Tuesday, 17 January 2017

January

Welcome to 2017!

After New Years, I moved out of home... approximately four doors up the hill and in with my disabled uncle, who conveniently lives in the same apartment as my boyfriend.

Hurray!

So now we live even closer than before, and with a (with limits) open door policy, it's almost like living together, without much of the icky commitment and with our own bedrooms for space. I was pretty ambivalent about the moving thing until I did it. Like, I was sad to move out of home, I like home. It's cheap and much nicer than I can afford myself, and I like Mum and Tom.

However, now that I am out and I have everything set up nicely and I'm settled in, I very much like living where I am.
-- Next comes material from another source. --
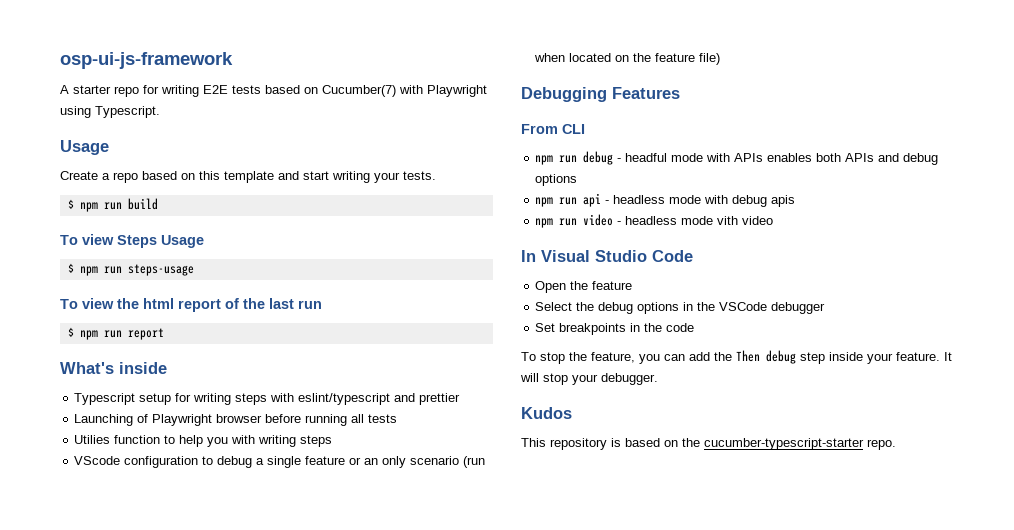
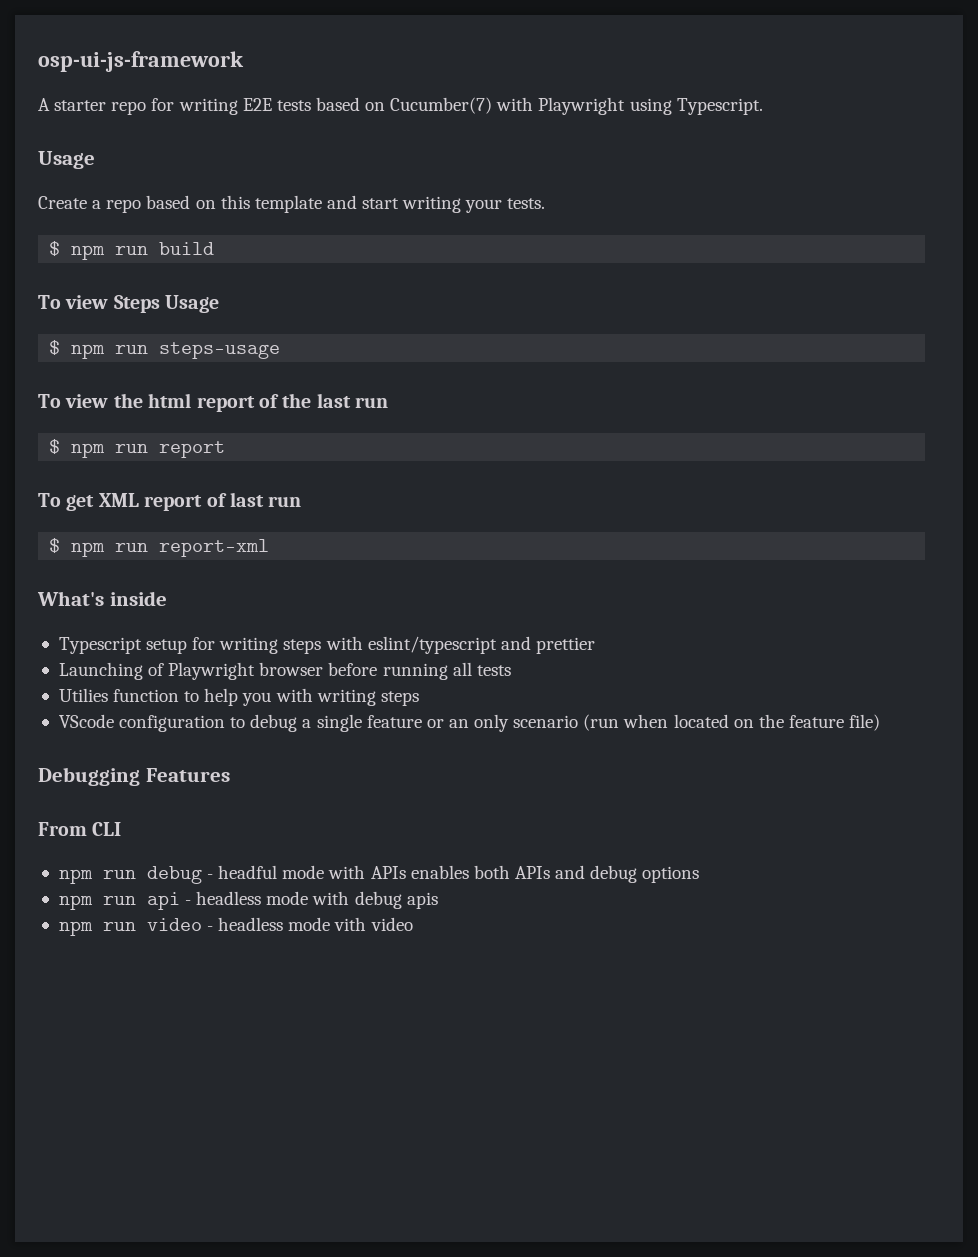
(164, 334) none -> [38,492,302,511] [49,538,270,557] // To get XML report of last run // $ npm run report-xml
[521,250,693,262] [535,281,633,293] [535,302,826,314] [535,323,695,335] [521,350,952,364] [520,373,658,385] [521,407,572,419] [521,438,896,450] // In Visual Studio Code // Open the feature // Select the debug options in the VSCode debugger // Set breakpoints in the code // To stop the feature, you can add the Then debug step inside your feature. It will stop your debugger. // Kudos // This repository is based on the cucumber-typescript-starter repo. -> (413, 924) none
I can still save money while I'm here, I get a step closer to domesticity with the bae and while I don't necessarily get more freedom in terms of having parties and friends over and having loud sex, I do know not have anyone telling me what to do. I have a lot more responsibility for groceries/washing/cleaning etc, but that means I do things the way I want them done, and without Mum around, I can finally learn to eat/cook like a normal person (she can't handle any scent stronger than pepper in the kitchen, let alone onion or garlic or soy sauce). I'm learning to cook, which is exciting and motivating. Bae took me grocery shopping, to get all the basics in bulk. I've never had half the stuff before, but bae is a good cook and he'll help me get all the basic meals down.

Living with John is fine, I just keep to my room when I don't want to interact and he's talkative but not like, coming knocking on my door to talk. When he has seizures, I get a bit unsure, they don't last long but it's always unsettling to have any kind of unexpected yelling and seizure noises. I don't have to do anything, one just happened and I just went out into the living room and was like 'You okay?" and he was like 'yeah' so it's fine, but I feel bad for not doing more, though I don't know what more there is to do. My aunties are around a lot too which is fine. I don't mind if Orion comes out of my bedroom while they are there, it doesn't both anyone. I don't think John minds either.

I have cute fairy lights everywhere in my room, and I culled all my stuff, so everything is quite neat! I was pretty sure I would be neater when I moved out if I could develop the habit from day 1. Like, a new environment that I've never experienced as messy is much less likely to deteriorate because neat is the norm, rather than the exception. So going back to 'neat' is the baseline expectation. At the very least, I'm trying to form better habits and I think new starts are the best time to do it, so #newyearnewhousenewme

I've also started jogging, another new years thing but you know, I'm hopeful and positive about it. I'm starting slow, and not overdoing it. I look forward to it so far, rather than dreading it. I try to conceptualise the run in my head as my time for myself, when I feel really good and something to feel thankful for, rather than curse. I think a lot of my problems just need some old fashioned CBT to really change my perceptions. I'm gonna run 2k tomorrow, as my 7th run for the year, and that's not a lot in terms of distance, but it's not nothing either. I'm pretty unfit but if I keep it up, I'll be running 3k by the end of the month and 5k by early March. It doesn't need to be instant amazing distances, cos if I go slow and get the running mindset right, it could be sustainable through the year. So far, I go every second day at 7am, around the lighthouse and an every increasing distance beyond. Tomorrow I should reach the WEC, after two weeks of doing it. Part of me is like noooo don't talk about it yet, it hasn't been long enough, it's gonna be embarrassing if you stop, and don't actually keep it up, but y'know, putting plans out into the universe is good. It makes me accountable and also I just like talking about the things I'm doing as I do them. Right now, I think this is the time, I think this is me getting the balance right, and it's gonna work. The combo of eating right and exercising is gonna do me good, if it lasts another two weeks, another two months, or six months or all year.

I'm very happy with where I am right now. Getting into good habits with food, fitness and neatness before clin comes into my life and brings with it stress and makes my life hectic. Yay 2k17!